Bételgeuse n'est plus seule : après 100 ans de mystère, l'Observatoire de Paris débusque sa compagne
Bételgeuse compte parmi les étoiles les plus scrutées du ciel, guettée pour ses brusques baisses d'éclat. Les astronomes la soupçonnaient d'abriter un second astre tout proche, sans jamais réussir à le distinguer dans son halo.
Bételgeuse est une étoile supergéante rouge située dans la constellation d'Orion, à environ 640 années-lumière de la Terre. Elle est l'une des étoiles les plus brillantes visibles à l'œil nu depuis notre planète. Son diamètre est si immense qu'elle pourrait englober l'orbite de Mars si elle était placée au centre de notre système solaire. Depuis plus d'un siècle, les astronomes observaient des variations de luminosité et de forme de cette étoile, sans pouvoir expliquer totalement leur origine. Ces anomalies avaient donné lieu à de nombreuses hypothèses, certaines évoquant même une possible explosion imminente en supernova, un phénomène spectaculaire où une étoile termine sa vie en libérant une quantité colossale d'énergie.

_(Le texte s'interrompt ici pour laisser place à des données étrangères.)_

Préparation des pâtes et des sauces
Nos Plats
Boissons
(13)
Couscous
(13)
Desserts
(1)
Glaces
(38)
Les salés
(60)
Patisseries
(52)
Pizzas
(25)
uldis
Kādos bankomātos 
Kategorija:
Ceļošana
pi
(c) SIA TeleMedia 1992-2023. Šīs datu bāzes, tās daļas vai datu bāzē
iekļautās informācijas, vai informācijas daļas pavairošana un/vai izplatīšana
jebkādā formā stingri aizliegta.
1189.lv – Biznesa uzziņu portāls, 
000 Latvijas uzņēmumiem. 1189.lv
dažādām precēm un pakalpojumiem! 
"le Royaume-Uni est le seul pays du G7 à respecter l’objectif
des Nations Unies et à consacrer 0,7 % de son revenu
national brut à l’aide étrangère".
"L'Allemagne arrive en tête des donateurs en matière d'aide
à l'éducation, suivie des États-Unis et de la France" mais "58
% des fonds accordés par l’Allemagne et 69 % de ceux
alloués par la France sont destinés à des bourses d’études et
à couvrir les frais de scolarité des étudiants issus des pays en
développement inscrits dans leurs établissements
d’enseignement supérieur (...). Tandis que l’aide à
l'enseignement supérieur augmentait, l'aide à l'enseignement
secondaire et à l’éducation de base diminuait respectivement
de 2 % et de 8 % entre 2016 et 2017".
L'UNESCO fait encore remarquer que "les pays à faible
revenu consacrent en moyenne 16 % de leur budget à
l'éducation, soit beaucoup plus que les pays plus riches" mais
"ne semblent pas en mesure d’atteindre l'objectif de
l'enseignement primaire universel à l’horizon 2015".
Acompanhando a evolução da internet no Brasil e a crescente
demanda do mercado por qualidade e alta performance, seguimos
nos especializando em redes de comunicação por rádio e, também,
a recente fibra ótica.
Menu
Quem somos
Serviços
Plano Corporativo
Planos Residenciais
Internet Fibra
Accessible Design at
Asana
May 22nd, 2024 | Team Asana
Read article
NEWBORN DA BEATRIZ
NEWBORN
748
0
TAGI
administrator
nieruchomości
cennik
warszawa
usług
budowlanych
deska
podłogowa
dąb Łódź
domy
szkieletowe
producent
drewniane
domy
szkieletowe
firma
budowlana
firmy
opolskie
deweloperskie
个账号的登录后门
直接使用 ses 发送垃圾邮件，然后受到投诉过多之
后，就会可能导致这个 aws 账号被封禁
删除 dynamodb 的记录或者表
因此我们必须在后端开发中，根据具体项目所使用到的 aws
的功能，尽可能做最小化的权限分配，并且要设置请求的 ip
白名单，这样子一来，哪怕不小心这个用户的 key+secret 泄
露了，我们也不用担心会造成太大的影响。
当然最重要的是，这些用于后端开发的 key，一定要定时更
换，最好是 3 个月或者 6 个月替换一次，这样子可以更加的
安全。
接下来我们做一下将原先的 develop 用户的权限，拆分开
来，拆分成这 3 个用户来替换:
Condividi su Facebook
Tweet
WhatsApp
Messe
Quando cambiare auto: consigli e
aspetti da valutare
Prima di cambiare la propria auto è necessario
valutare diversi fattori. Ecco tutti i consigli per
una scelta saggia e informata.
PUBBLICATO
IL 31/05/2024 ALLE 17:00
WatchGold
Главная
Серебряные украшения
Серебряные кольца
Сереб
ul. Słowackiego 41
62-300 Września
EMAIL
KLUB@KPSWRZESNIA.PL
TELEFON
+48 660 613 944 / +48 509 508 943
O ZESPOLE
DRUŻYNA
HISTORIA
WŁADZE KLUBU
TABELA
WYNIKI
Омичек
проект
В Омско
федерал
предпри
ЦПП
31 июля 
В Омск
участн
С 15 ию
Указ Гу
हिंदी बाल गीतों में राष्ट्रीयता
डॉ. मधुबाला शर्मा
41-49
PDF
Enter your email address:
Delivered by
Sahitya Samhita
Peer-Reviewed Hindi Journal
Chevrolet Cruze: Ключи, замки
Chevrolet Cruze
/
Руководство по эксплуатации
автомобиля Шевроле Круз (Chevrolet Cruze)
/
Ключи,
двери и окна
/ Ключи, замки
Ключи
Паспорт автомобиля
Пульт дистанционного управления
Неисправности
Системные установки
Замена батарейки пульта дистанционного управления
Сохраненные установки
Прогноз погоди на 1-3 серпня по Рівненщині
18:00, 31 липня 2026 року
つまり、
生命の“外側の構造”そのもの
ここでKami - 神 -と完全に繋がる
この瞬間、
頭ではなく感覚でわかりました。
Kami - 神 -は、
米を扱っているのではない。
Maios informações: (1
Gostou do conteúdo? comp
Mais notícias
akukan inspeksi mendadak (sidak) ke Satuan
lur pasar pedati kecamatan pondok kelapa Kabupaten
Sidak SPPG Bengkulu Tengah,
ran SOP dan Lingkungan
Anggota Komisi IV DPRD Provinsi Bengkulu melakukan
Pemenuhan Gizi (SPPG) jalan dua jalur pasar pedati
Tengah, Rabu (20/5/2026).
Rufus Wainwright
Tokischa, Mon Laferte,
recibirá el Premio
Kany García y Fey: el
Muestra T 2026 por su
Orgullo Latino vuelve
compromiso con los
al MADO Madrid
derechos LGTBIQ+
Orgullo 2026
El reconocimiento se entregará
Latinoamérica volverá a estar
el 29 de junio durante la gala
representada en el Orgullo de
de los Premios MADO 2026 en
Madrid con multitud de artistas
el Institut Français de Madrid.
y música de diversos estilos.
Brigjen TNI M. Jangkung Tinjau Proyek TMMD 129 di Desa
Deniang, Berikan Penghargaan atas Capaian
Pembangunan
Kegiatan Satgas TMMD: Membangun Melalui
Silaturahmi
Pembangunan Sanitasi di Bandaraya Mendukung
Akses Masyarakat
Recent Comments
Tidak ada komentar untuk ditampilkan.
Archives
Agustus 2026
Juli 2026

Une équipe de chercheurs de l'Observatoire de Paris a annoncé en 2026 avoir enfin identifié la cause des anomalies observées autour de Bételgeuse : l'étoile n'est pas seule. Elle possède en réalité une compagne, une étoile plus petite et moins lumineuse, qui orbite autour d'elle. Cette découverte a été rendue possible grâce à l'utilisation de techniques d'observation avancées, notamment l'interférométrie, une méthode qui combine les données de plusieurs télescopes pour obtenir des images d'une précision inégalée. La compagne de Bételgeuse, bien que difficile à distinguer directement, influence la dynamique et l'apparence de l'étoile principale, expliquant ainsi les variations observées depuis un siècle.
Le mystère entourant Bételgeuse remontait au début du XXe siècle, lorsque les astronomes ont commencé à documenter ses variations de luminosité et de forme. Pendant des décennies, ces observations ont alimenté des débats scientifiques intenses. Certains chercheurs suggéraient que ces changements pouvaient être liés à des pulsations internes de l'étoile, tandis que d'autres évoquaient des interactions avec un environnement complexe ou même la présence d'un compagnon invisible. La découverte de cette compagne par l'Observatoire de Paris marque donc la résolution d'une énigme qui a traversé plus d'un siècle de recherches astronomiques.
Cette découverte a des implications majeures pour la compréhension des étoiles supergéantes rouges comme Bételgeuse. Elle montre que ces étoiles, bien que souvent étudiées de manière isolée, peuvent en réalité faire partie de systèmes binaires, c'est-à-dire de paires d'étoiles en orbite l'une autour de l'autre. Cela remet en question certaines théories existantes sur leur évolution et leur fin de vie. Par ailleurs, cette avancée ouvre de nouvelles pistes pour expliquer d'autres phénomènes astronomiques observés autour d'étoiles similaires, et pourrait même aider à mieux prédire le comportement de Bételgeuse dans les années à venir.
Pour détecter la compagne de Bételgeuse, les chercheurs ont utilisé des instruments de pointe comme le *Very Large Telescope Interferometer* (VLTI), un réseau de télescopes situé au Chili. Cet équipement permet d'obtenir des images d'une résolution équivalente à celle d'un télescope géant de 200 mètres de diamètre. Les données recueillies ont été analysées à l'aide de modèles mathématiques complexes, capables de simuler les interactions entre les deux étoiles. Cette combinaison de technologies a permis de confirmer l'existence de la compagne, malgré sa faible luminosité et sa proximité avec Bételgeuse.